● **Prompt**:
In the entries below, find the line with "Rendered at 1275 by 1650 pixels." and the line with "For every layout". Return those two lines and all lines between them, exactly.
Source records below:
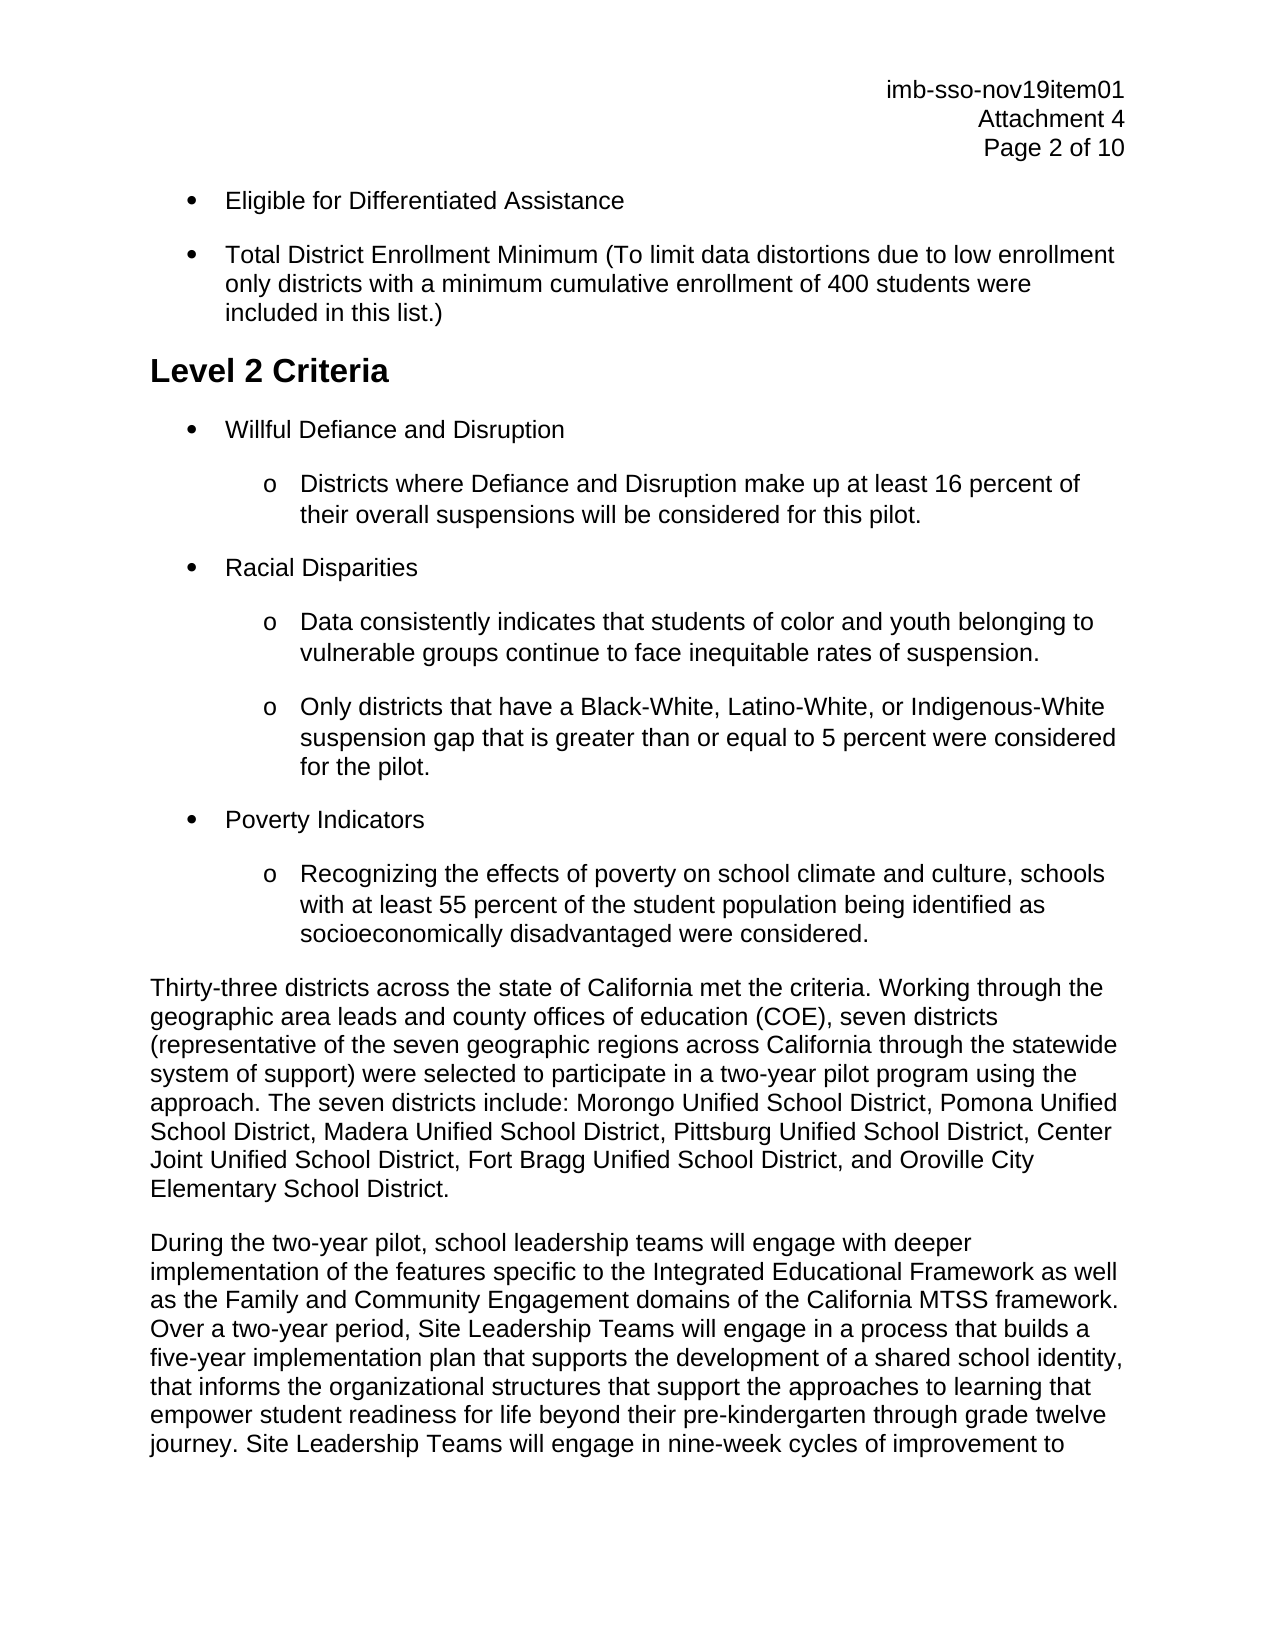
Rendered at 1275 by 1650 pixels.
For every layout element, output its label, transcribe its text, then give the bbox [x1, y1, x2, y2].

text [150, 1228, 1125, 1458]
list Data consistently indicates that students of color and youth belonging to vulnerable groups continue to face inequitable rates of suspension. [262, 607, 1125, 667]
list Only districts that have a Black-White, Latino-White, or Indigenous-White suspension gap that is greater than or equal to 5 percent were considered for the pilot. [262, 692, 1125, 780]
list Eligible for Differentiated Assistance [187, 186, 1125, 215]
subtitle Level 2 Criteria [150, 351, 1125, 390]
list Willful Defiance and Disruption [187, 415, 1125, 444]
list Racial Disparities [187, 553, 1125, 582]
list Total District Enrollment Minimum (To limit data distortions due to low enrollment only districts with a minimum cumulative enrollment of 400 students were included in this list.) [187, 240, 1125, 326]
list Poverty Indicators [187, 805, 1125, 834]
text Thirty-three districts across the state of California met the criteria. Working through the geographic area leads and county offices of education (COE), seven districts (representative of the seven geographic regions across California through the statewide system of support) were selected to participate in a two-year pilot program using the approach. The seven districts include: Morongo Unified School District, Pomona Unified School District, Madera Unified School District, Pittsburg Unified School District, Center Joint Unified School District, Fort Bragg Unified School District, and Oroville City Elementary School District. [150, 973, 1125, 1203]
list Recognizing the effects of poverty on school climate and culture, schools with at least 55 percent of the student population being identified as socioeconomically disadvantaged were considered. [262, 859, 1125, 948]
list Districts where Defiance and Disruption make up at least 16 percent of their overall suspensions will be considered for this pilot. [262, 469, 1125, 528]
End of Source records.
Source records below:
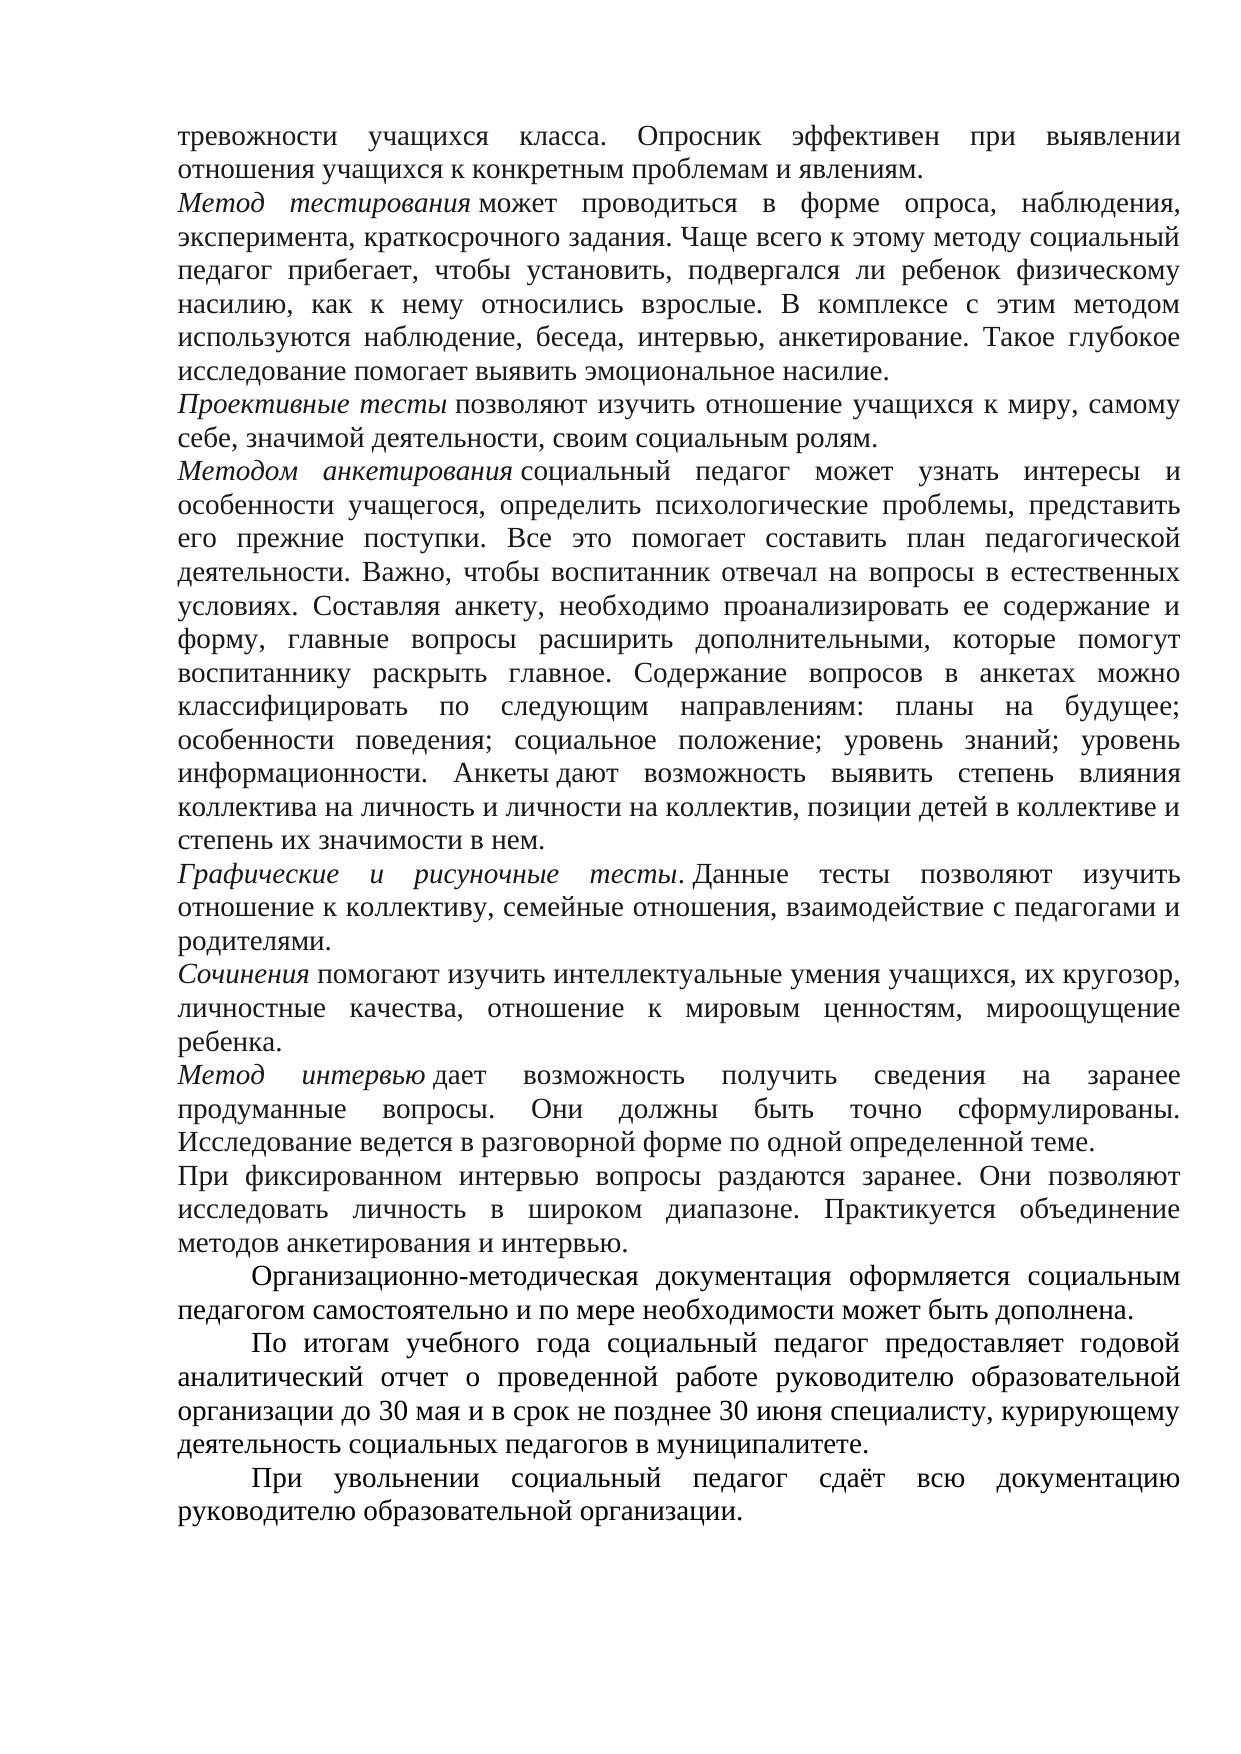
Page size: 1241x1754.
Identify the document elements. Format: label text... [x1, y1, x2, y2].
End of Source records.
Source records below:
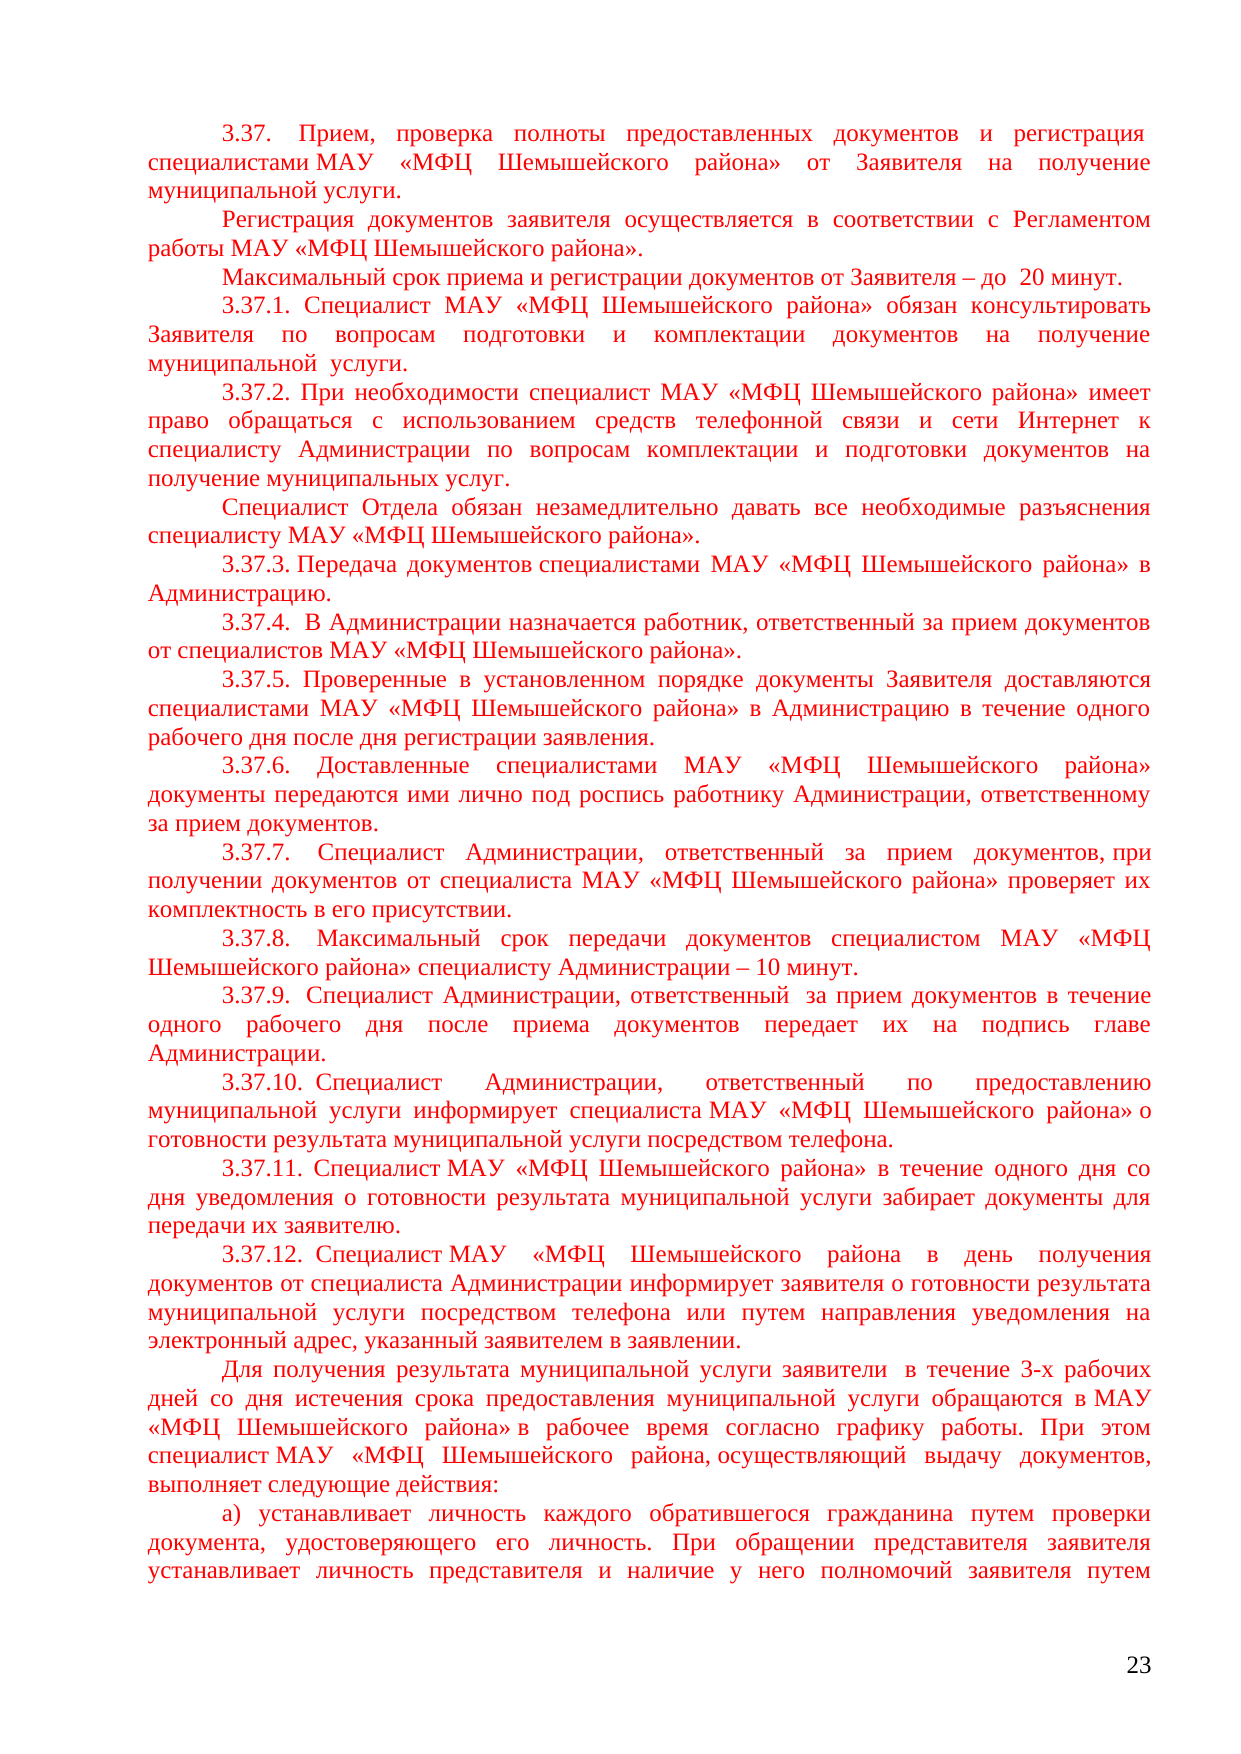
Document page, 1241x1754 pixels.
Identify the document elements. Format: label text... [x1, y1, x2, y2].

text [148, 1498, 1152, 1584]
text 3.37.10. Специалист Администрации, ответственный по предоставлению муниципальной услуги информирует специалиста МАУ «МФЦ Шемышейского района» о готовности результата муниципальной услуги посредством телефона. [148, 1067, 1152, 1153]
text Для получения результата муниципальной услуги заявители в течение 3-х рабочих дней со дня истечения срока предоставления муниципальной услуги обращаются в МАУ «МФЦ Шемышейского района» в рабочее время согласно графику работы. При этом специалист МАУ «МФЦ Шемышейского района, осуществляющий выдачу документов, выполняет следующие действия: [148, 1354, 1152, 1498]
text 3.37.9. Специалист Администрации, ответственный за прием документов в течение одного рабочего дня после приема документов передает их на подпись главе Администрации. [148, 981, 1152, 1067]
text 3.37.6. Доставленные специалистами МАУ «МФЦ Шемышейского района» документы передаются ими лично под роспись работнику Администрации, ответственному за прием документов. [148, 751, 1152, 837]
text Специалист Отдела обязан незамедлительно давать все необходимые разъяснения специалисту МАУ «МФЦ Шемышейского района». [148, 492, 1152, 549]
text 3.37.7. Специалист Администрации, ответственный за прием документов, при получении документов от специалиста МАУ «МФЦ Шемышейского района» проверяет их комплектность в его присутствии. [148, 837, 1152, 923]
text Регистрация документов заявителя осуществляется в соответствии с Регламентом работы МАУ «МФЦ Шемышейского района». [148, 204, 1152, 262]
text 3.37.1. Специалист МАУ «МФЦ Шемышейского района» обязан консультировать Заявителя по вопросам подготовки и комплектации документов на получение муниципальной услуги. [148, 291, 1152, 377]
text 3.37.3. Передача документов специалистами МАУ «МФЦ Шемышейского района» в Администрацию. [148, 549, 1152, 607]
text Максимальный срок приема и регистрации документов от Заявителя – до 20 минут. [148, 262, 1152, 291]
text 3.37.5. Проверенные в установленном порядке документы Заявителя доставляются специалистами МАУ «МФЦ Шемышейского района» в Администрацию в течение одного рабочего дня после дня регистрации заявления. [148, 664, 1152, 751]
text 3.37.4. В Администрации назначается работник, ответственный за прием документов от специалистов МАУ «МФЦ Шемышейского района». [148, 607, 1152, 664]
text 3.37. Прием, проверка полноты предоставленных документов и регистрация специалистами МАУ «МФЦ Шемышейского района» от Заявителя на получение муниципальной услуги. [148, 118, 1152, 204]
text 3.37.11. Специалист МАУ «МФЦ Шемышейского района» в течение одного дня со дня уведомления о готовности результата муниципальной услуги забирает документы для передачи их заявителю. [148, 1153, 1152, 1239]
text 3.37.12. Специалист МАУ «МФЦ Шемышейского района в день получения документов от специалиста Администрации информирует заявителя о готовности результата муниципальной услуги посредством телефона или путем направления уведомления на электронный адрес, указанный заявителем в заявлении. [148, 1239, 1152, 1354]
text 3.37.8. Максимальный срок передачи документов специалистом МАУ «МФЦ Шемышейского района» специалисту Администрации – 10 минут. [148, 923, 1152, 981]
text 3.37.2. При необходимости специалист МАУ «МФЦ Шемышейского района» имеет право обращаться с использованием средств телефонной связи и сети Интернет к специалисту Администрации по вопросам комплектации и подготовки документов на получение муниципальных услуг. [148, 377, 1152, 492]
End of Source records.
● **Task result**:
Rendered at 1275 by 1650 pixels.
For every layout element, output its label, transcribe its text, then give the bbox [x1, y1, x2, y2].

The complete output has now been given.